Szymański za zamkniętymi drzwiami przypominał, że „Polska ma historię wypełniania nawet trudnych orzeczeń TSUE”, ale jednocześnie odmówił „kreślenia przyszłych scenariuszy” w sprawie unijnego Trybunału. Potem Timmermans podczas konferencji prasowej ponownie – tym razem publicznie – wzywał polski rząd do jednoznacznego określenia się, czy będzie wypełniać wszystkie wyroki TSUE, także w kwestii praworządności. Sprecyzował, że do tej pory nie otrzymał takich jednoznacznych zapewnień ze strony Warszawy. Ta kwestia staje się teraz coraz bardziej paląca, bo Komisja Europejska już w tę środę najprawdopodobniej zdecyduje o skierowaniu skargi do TSUE na Polskę w związku z czystką emerytalną w SN.
Ta nowa skarga do TSUE – przynajmniej na gruncie unijnego prawa – byłaby szansą, by w ostatnim momencie zatrzymać burzenie SN. Timmermans zaproponuje bowiem reszcie komisarzy UE połączenie tej skargi z prośbą z Komisji Europejskiej, by TSUE nałożył „środek tymczasowy”, czyli zamroził przepisy o czystce emerytalnej w SN. Bywa, że wiceprezes TSUE, do którego należą postanowienia o tak doraźnych działaniach, podejmuje decyzje nawet w niecały tydzień od wpłynięcia wniosku od Komisji Europejskiej. Ale czy to zadziała? Przecież o zawieszeniu tych przepisów zdecydował już Sąd Najwyższy w związku ze swymi zapytaniami prejudycjalnymi, a PiS podważa prawomocność tej decyzji. Wprawdzie prawo TSUE do nakładania środka tymczasowego jest zapisane bezpośrednio w Traktacie o Funkcjonowaniu UE, ale czy – mimo tak silnego umocowania – posłuchają tego polskie władze?
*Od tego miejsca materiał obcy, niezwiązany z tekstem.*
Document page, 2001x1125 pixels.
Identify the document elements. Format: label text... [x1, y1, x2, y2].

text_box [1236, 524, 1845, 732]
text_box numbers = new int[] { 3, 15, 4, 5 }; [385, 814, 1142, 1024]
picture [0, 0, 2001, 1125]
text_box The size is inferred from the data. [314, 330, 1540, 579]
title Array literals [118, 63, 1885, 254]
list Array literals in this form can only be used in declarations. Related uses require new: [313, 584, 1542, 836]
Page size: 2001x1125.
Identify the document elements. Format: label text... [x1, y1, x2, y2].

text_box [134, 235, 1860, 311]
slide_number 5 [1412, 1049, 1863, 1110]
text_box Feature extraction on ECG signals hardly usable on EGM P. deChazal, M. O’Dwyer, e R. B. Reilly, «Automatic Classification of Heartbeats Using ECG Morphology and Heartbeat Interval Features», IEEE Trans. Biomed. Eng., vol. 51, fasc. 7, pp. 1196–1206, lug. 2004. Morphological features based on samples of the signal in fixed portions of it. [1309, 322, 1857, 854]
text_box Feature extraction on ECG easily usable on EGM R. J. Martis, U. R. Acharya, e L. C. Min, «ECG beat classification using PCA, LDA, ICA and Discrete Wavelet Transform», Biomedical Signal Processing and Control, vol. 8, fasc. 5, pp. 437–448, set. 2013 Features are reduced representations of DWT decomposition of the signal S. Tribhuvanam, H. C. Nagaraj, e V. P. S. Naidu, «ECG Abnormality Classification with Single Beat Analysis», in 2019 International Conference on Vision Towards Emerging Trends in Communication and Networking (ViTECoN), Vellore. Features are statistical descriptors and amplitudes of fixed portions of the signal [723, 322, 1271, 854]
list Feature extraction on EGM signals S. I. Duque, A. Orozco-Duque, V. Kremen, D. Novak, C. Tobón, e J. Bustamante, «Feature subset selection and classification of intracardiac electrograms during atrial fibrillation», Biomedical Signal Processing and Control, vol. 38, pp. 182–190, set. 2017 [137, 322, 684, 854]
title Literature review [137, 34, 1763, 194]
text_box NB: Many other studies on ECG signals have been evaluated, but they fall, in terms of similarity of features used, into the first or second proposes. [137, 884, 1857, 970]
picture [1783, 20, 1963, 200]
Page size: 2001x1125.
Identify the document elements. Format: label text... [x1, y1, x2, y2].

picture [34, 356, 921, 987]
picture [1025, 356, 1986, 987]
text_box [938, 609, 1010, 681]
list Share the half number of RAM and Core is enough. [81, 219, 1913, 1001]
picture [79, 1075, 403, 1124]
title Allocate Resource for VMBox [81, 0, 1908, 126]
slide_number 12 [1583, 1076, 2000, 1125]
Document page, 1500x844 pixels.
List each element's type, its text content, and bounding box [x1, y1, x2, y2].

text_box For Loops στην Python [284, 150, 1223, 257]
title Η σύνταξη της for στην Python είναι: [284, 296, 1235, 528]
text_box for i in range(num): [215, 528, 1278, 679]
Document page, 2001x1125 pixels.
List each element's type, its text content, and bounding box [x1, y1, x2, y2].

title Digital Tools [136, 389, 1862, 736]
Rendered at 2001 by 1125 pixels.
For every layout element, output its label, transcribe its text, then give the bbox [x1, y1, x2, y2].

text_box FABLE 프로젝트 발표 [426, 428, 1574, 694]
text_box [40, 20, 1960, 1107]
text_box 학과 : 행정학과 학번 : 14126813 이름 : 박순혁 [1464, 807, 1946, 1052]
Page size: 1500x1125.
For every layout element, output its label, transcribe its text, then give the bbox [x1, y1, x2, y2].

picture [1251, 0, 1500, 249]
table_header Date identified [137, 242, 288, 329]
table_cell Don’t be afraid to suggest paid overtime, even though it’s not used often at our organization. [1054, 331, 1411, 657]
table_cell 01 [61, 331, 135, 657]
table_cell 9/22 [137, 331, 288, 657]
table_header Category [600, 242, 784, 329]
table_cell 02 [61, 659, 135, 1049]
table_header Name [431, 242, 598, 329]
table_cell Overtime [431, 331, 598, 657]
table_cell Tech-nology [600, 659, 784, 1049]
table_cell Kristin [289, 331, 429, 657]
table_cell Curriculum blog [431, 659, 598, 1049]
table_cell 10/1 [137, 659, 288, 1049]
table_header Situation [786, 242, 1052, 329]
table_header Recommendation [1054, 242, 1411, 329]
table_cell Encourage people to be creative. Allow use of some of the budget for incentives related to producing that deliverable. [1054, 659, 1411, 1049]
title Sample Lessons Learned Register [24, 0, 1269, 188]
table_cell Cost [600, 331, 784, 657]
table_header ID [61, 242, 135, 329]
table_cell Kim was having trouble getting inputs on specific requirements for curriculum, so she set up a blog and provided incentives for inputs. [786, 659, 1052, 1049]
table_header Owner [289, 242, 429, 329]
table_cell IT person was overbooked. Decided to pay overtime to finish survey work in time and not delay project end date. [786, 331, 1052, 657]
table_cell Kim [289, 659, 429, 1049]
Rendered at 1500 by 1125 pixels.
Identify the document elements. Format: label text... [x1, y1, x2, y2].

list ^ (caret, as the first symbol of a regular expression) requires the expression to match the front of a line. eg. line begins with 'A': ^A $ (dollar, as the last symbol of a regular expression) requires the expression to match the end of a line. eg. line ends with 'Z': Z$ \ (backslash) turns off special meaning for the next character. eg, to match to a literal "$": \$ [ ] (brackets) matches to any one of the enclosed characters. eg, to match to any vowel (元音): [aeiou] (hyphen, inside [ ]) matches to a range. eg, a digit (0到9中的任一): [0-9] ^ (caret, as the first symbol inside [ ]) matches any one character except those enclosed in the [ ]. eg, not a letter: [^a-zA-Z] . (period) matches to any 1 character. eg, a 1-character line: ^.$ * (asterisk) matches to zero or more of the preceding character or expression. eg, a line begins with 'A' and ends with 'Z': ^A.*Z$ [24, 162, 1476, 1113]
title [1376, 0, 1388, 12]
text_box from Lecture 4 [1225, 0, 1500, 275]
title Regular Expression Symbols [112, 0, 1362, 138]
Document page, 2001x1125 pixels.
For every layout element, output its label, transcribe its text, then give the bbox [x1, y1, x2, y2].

Konstytucja nad traktatami unijnymi?
W historii sporu Polski z Unią o praworządność słowa o „przekraczania Rubikonu” już się właściwie zużyły. Nawet trudno znaleźć porównanie dla tego, co może dziać się po jawnym odrzuceniu werdyktów TSUE. W Brukseli słychać obawy, że polski Trybunał Konstytucyjny pod kierownictwem Julii Przyłębskiej może zacząć – na polityczne zamówienie – generować orzeczenia podważające decyzje TSUE (czy też przepisy, na których będą oparte) jako sprzeczne z polską konstytucją.
Jasno określoną wyższość konstytucji nad traktatami unijnymi ma sporo krajów Unii. A niemiecki Trybunał z Karlsruhe kilka lat temu nawet przypomniał prymat niemieckiej „tożsamości konstytucyjnej” nad prawem Unii w swym pytaniu prejudycjalnym dotyczącym polityki monetarnej EBC (podczas kryzysu UE). Ale nie doszło do otwartej konfrontacji systemów prawnych, jaką groziłby polsko-unijny konflikt o to, czy TSUE ma prawo do zajmowania się oceną zmian w polskim wymiarze sprawiedliwości. Jedyna osiągalna sankcja dla Polski w ramach art. 7, czyli przyjęcie deklaracji Rady UE o „wyraźnym ryzyku poważnego naruszenia” wartości podstawowych, byłaby niczym w porównaniu z koszmarną i nieprzewidywalną burzą, której Szymański nie chciał z góry zdusić (a zapewne nie był do tego uprawniony) krótkim zdaniem, że orzeczenia TSUE pozostaną dla Polski ostateczne.